**PROBLEM TO WORK ON:** Can you transcribe every entry word for word, skipping the images?
= = =
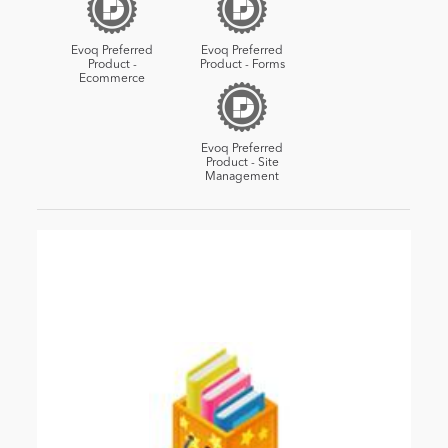
Evoq Preferred
Evoq Preferred
Product -
Product - Forms
Ecommerce
Evoq Preferred
Product - Site
Management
= = =
**RESULT OF THIS TASK:**
Evoq Preferred
Evoq Preferred
Product -
Product - Forms
Ecommerce
Evoq Preferred
Product - Site
Management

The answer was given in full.